| EXERCISE |
Nothing but the lines from the one that contains "text [187, 1419, 1087, 1461]" to the end of the records should be printed, both ends included, exactly as given.

| THE INPUT |
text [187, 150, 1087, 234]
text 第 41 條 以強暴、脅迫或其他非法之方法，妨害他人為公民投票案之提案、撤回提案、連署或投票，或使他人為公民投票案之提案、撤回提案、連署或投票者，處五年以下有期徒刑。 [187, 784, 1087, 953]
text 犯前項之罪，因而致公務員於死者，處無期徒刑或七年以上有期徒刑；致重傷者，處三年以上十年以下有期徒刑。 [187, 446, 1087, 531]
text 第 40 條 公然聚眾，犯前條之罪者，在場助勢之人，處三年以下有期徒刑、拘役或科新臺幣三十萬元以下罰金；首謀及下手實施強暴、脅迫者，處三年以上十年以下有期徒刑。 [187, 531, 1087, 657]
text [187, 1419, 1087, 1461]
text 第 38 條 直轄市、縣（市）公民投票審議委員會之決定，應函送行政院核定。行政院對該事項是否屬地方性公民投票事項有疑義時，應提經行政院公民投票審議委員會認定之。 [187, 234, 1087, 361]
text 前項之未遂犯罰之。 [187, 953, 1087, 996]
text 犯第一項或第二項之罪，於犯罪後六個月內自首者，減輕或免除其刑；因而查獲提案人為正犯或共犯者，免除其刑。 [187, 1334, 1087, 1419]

| RESULT |
text [187, 1419, 1087, 1461]
text 第 38 條 直轄市、縣（市）公民投票審議委員會之決定，應函送行政院核定。行政院對該事項是否屬地方性公民投票事項有疑義時，應提經行政院公民投票審議委員會認定之。 [187, 234, 1087, 361]
text 前項之未遂犯罰之。 [187, 953, 1087, 996]
text 犯第一項或第二項之罪，於犯罪後六個月內自首者，減輕或免除其刑；因而查獲提案人為正犯或共犯者，免除其刑。 [187, 1334, 1087, 1419]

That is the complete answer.